暗语:“月圆之夜,紫宸宫侧门,柳枝拂阶,即可开门。”
紫宸宫,是先帝晚年居所,现已荒废。而“柳枝拂阶”,正是开启地道机关的口令。
这条地道,直通皇宫最深处??宗庙地库。
“他们想干什么?”春桃脸色发白。
“夺玺。”季含漪冷冷道,“历代传国玉玺皆存于宗庙地库,若能在祭天前盗出,再配合假皇子现身,便可宣称‘天命所归’。哪怕事后查明是假,也已造成既成事实。”
她立即修书一封,呈递皇帝。
书中详述阴谋全过程,附以证据数件,恳请天子暂缓祭天大典,容臣妇代为清查隐患。
为表忠诚,她自愿将承安留在宫中暂住,以示无叛逆之心。
皇帝阅毕,沉默整夜。
次日清晨,圣旨下达:祭天大典延期三月;宗庙地库即刻封闭;命忠昭堂协同大理寺、禁军,彻查紫宸宫周边所有建筑。
行动当夜,风雨交加。
季含漪亲自带队,潜入紫宸宫废墟。
她们掘开坍塌的偏殿,果然发现一道隐蔽石门。门后地道幽深,壁上刻满“柳”字图腾,宛如邪教祭坛。
深入百丈,忽闻人声。
一群黑衣人正围着一名少年,为其更衣梳发。那少年约莫十五六岁,面容清秀,左肩裸露处,赫然有一片赤红胎记,形如柳叶。
“就是他。”红绡低声道。
季含漪却未下令抓捕,反而示意众人隐匿。
她要看,幕后之人究竟何时现身。
子时三刻,一道身影缓缓走来。
那人披着黑色斗篷,面上覆着青铜面具,声音沙哑:“时辰已到。穿上这件龙袍,明日你便是天下共主。”
少年颤抖着接过衣物,忽然抬头:“可……可是我真的能当皇帝吗?我不过是个奴仆之子……”

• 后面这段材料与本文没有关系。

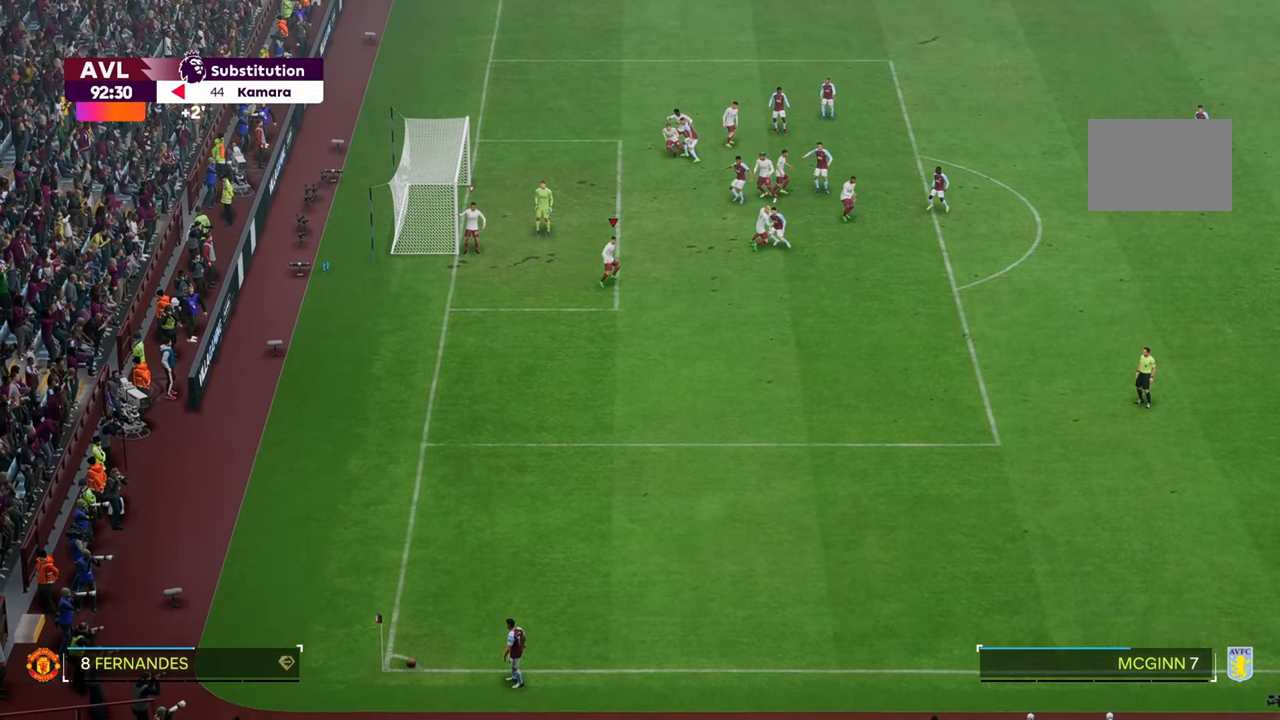
{"buttons": [], "left_stick": "up", "right_stick": "center", "events": [[167, "R2", "up"], [233, "right_stick", "down"], [350, "left_stick", "up"], [350, "right_stick", "center"]]}
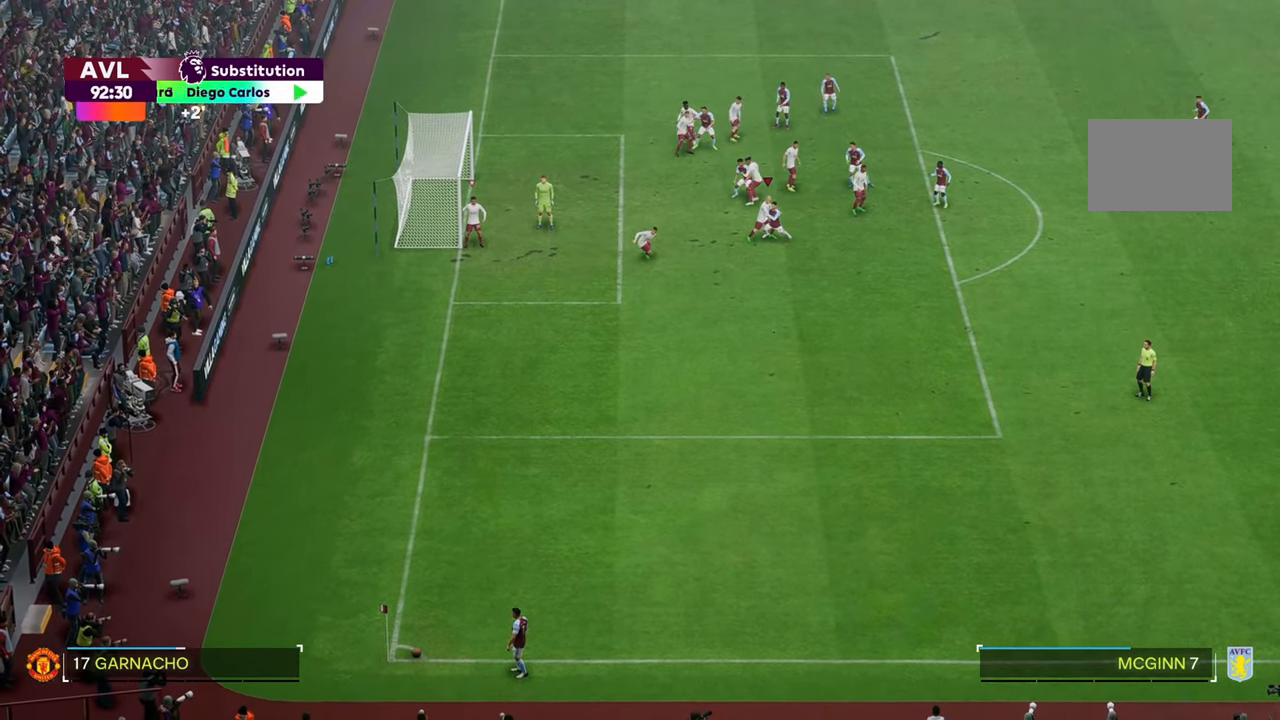
{"buttons": ["R2"], "left_stick": "down", "right_stick": "center", "events": [[83, "left_stick", "center"], [267, "left_stick", "down"], [483, "R2", "down"]]}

“你不是奴仆之子。”那人缓缓摘下面具,露出一张苍老却熟悉的面孔??竟是荣庆大长公主府中一位老管事,三十年来默默无闻,从未引人注目。
“你是先帝与李妃之子。”他说,“而我,是你母妃临终托孤的唯一见证人。”
季含漪在暗处听得真切,心头剧震。
她原以为这是个彻头彻尾的骗局。
可现在她不得不承认??这个少年,极有可能是真的。
但她依旧不动。
因为她知道,真假并不重要,重要的是动机。
一个被藏匿十五年的皇子,为何偏偏在此时出现?是谁在背后推动?又是谁,一直在利用“忠昭”之名,引导她一步步走到今天?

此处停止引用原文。